High dimensional Gaussian with strong covariance structure

This distribution is a multivariate Gaussian with strong covariances ($\rho=0.5$ by default) between the dimensions, with variance in each dimension given by its row number.



In [12]:

    
import pints
import pints.toy
import numpy as np
import matplotlib.pyplot as plt

# Create log pdf
log_pdf = pints.toy.HighDimensionalGaussianLogPDF(dimension=2)

# Contour plot of pdf
levels = np.linspace(-12, -1, 20)
x = np.linspace(-10, 10, 250)
y = np.linspace(-10, 10, 250)
X, Y = np.meshgrid(x, y)
Z = [[log_pdf([i, j]) for i in x] for j in y]
plt.contour(X, Y, Z, levels = levels)
plt.show()

We can also sample directly from this toy LogPDF, and add that to the visualisation:



In [13]:

    
direct = log_pdf.sample(15000)

plt.figure()
plt.contour(X, Y, Z, levels=levels, colors='k', alpha=0.2)
plt.scatter(direct[:, 0], direct[:, 1], alpha=0.2)
plt.xlim(-10, 10)
plt.ylim(-10, 10)
plt.show()

We now try to sample from the distribution with MCMC:



In [14]:

    
# Create an adaptive covariance MCMC routine
x0 = np.random.uniform(-25, 25, size=(3, 2))
mcmc = pints.MCMCSampling(log_pdf, 3, x0, method=pints.HaarioBardenetACMC)

# Stop after 10000 iterations
mcmc.set_max_iterations(10000)

# Disable logging
mcmc.set_log_to_screen(False)

# Run!
print('Running...')
chains = mcmc.run()
print('Done!')

# Discard warm-up
chains = [chain[5000:] for chain in chains]









    



WARNING:pints._mcmc:The class `pints.MCMCSampling` is deprecated. Please use `pints.MCMCController` instead.






    



Running...
Done!



In [15]:

    
stacked = np.vstack(chains)
plt.figure()
plt.contour(X, Y, Z, levels=levels, colors='k', alpha=0.2)
plt.scatter(stacked[:, 0], stacked[:, 1], alpha=0.2)
plt.xlim(-10, 10)

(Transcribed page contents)

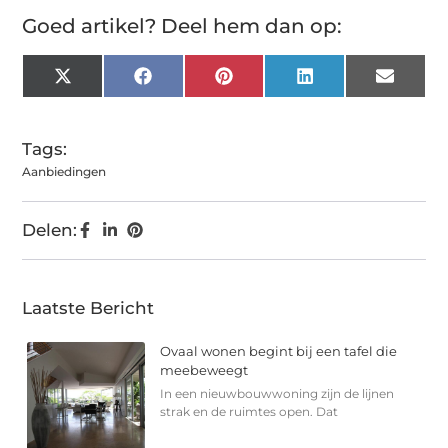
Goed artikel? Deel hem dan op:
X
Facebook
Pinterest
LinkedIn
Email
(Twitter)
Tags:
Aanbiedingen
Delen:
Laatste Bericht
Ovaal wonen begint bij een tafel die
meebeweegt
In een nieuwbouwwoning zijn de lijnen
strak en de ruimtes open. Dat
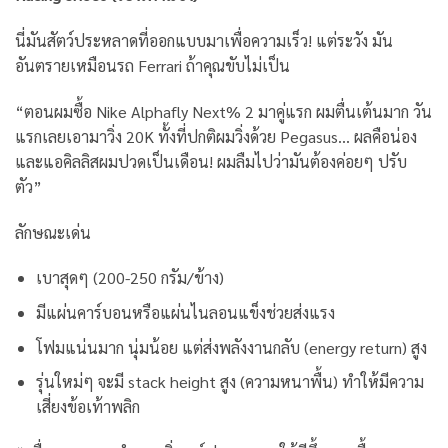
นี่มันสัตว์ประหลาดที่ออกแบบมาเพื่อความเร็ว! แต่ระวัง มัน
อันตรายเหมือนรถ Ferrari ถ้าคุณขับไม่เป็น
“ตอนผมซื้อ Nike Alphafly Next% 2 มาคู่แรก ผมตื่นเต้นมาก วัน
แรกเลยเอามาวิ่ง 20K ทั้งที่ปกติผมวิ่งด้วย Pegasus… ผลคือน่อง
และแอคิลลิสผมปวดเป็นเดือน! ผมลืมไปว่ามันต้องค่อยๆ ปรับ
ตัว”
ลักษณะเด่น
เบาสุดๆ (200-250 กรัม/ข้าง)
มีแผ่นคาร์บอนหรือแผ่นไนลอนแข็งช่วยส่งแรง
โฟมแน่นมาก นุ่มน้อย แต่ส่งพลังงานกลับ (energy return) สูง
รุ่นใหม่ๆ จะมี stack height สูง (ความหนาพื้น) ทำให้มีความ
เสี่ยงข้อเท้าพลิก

* What you need to do
1: Edit the Gaussian sampling notebook from "# Create an" to "print('Running...')", putting "20000" wherever "10000" appears.
2: Translate this sentence from the Gaussian sampling notebook into French: "We can also sample directly from this toy LogPDF, and add that to the visualisation:"
Rely only on the Gaussian sampling notebook.

* Answers for the tasks
1:
# Create an adaptive covariance MCMC routine
x0 = np.random.uniform(-25, 25, size=(3, 2))
mcmc = pints.MCMCSampling(log_pdf, 3, x0, method=pints.HaarioBardenetACMC)

# Stop after 20000 iterations
mcmc.set_max_iterations(20000)

# Disable logging
mcmc.set_log_to_screen(False)

# Run!
print('Running...')

2: Nous pouvons aussi échantillonner directement à partir de ce LogPDF jouet, et ajouter cela à la visualisation :